1. Field of the Invention
The present invention relates to a high voltage charging circuit and, more particularly, to a high voltage charging circuit for charging a high voltage capacitor.
2. Description of the Related Art
For cameras, when a user needs to take a picture in insufficient light, the camera utilizes a flash to provide extra light to obtain better exposure effects. However, a working voltage (such as 300 volts) of the flash is much higher than a voltage (such as 5 volts) of a direct current used in the camera; therefore, a high voltage charging circuit is utilized to raise the voltage of the direct current by using a transformer with a high transformation ratio to charge a capacitor. When a voltage on the capacitor reaches the working voltage of the flash, the capacitor can be used to provide current to the flash.

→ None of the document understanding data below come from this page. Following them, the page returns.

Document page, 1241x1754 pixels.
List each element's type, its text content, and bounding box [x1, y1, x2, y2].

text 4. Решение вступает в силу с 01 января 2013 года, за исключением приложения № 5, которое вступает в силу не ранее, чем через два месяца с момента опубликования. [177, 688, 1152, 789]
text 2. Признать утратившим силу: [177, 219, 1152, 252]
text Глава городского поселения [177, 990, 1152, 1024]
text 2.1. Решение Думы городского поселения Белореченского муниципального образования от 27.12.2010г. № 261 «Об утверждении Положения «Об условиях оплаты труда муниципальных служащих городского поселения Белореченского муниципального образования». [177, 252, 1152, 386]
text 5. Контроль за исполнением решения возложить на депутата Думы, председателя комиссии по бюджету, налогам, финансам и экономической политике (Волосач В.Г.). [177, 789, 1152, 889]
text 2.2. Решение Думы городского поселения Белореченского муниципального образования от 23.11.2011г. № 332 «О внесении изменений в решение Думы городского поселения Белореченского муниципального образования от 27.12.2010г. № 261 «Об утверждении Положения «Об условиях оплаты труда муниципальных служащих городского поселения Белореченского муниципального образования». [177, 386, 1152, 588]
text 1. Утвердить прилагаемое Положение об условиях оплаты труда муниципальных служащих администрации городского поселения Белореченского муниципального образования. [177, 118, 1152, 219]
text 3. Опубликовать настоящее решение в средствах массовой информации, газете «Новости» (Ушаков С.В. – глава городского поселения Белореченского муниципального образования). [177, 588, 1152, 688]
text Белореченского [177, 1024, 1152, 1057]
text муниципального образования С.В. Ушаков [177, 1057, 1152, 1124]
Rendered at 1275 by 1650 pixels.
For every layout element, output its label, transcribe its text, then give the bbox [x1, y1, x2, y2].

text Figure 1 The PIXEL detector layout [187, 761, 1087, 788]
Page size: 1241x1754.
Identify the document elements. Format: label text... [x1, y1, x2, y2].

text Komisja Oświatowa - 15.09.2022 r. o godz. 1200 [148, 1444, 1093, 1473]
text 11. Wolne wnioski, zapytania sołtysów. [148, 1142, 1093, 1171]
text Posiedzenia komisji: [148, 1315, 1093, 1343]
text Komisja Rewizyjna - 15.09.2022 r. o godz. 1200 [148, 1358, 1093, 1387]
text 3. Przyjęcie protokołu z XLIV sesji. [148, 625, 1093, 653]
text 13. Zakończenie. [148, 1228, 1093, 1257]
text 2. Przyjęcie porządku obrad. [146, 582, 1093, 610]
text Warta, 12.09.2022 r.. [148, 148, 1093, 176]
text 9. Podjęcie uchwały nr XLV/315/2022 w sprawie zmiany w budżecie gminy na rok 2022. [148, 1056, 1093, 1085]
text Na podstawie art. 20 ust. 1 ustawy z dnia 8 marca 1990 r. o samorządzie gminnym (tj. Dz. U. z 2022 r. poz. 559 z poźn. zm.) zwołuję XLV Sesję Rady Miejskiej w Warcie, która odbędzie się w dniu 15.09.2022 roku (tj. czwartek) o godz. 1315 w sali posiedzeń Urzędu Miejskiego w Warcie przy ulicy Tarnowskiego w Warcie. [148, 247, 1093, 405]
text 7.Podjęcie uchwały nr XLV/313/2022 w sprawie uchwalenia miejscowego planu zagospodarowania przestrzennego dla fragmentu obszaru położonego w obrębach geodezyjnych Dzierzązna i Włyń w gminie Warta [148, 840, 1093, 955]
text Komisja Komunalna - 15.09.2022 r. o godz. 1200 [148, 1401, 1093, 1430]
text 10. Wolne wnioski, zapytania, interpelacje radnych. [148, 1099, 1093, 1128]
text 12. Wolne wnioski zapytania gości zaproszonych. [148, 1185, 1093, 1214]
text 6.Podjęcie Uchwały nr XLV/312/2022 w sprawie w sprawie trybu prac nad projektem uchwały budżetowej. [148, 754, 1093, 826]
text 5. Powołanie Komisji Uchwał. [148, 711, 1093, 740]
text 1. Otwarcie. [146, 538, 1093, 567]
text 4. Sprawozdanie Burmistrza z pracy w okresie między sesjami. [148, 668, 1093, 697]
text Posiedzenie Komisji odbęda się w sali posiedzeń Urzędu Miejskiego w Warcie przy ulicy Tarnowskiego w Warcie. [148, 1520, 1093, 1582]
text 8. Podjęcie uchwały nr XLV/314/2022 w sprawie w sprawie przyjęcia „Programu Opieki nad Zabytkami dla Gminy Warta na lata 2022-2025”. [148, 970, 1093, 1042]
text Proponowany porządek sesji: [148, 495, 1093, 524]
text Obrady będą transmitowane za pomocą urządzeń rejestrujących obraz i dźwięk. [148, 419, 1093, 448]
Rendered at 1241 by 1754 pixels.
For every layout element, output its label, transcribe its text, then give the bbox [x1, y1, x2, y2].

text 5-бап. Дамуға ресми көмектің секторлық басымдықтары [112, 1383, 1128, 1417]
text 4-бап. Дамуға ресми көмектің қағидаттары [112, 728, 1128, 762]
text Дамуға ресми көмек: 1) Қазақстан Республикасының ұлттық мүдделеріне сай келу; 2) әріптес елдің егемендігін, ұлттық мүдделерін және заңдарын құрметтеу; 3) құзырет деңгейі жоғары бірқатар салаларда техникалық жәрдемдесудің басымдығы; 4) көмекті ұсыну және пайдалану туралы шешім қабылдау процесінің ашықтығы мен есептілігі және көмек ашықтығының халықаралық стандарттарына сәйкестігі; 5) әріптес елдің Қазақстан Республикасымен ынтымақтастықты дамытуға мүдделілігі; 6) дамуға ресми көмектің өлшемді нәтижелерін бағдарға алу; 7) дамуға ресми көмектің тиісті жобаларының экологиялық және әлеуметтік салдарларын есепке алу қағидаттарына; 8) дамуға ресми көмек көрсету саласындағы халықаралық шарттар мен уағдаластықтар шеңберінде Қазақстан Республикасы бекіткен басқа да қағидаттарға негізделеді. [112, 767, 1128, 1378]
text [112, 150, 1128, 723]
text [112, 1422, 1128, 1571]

As shown in FIG. 1, a conventional high voltage charging circuit 10, also known as a ring chock converter (RCC), comprises: a direct current power source 12 (for example, a 5 volt supply), three resistors 14, 16, and 30, a power transistor 18, a transformer 20, a diode 22, a high voltage capacitor 24 (for example, a 300 volt capacitor), a Zener diode 26 (with, for example, a breakdown voltage of 300 volts), a capacitor 28, and an idle control circuit 32. The transformer 20 has a primary side winding N1, a secondary side winding N2, and an auxiliary winding N3. The primary side winding N1 and the auxiliary winding N3 induct with the secondary side winding N2; the primary side winding N1 and the secondary side winding N2 are oppositely polarized, and the number of coils on the secondary side winding N2 is N times the number of coils on the primary side winding N1 (e.g. 60 times).
When the direct current power source 12 provides current to the transformer 20, the resistor 14 and the primary side winding N1 are inductive with each other, the power transistor 18 is in a saturated state, and the auxiliary winding N3 and the resistor 14 are inductive with each other. A current passes through the primary side winding N1, which is a magnetically induced current that stores its energy in the transformer 20 instead of charging the high voltage capacitor 24.
When the current passing through the resistor 14 increases, the power transistor 18 moves to an active state, which reduces the current passing through the primary side winding N1, and so the polarities of the primary side winding N1 and the auxiliary winding N3 are reversed. Then, the power transistor 18 transitions into a cut-off state, and the secondary side winding N2 and the diode 22 become inductive with each other to perform a charging process on the high voltage capacitor 24 with a charging current. When the secondary side winding N2 transfers the energy stored in the transformer 20 to the high voltage capacitor 24, the primary side winding N1 goes back to its original state, and becomes inductive with the resistor again.
When the voltage on the high voltage capacitor 24 reaches a predetermined value (for example, 300 volts), this voltage will cause the Zener diode 26 to breakdown and short, which activates the idle control circuit 32 to stop the transformer 20 from charging the high voltage capacitor 24.
FIG. 2 is a graph of a charging current with time. As shown in FIG. 2, only when the charging current drops back to zero, the transformer 20 starts to provide the charging current to the high voltage capacitor 24 for charging.
Accordingly, the conventional high voltage charging circuit 10 has the following disadvantages:
(1) The power transistor 18 is a BJT, which needs a base-polar driving current, and has a saturation voltage VCE of about 300 mV. Therefore, the power transistor 18 itself wastes a lot of energy and thus leads to a poor charging efficiency of the high voltage charging circuit 10.
(2) Since the transformer 20 needs the auxiliary winding N3, and as the switching frequency of the power transistor 18 is usually 100 kHz, the size of the transformer 20 is not easy to minimize.
(3) Since the conventional high voltage charging circuit 10 does not operate under a continuous conduction mode, it has a low efficiency.
Therefore, it is desirable to provide a high voltage charging circuit for charging a high voltage capacitor to mitigate and/or obviate the aforementioned problems.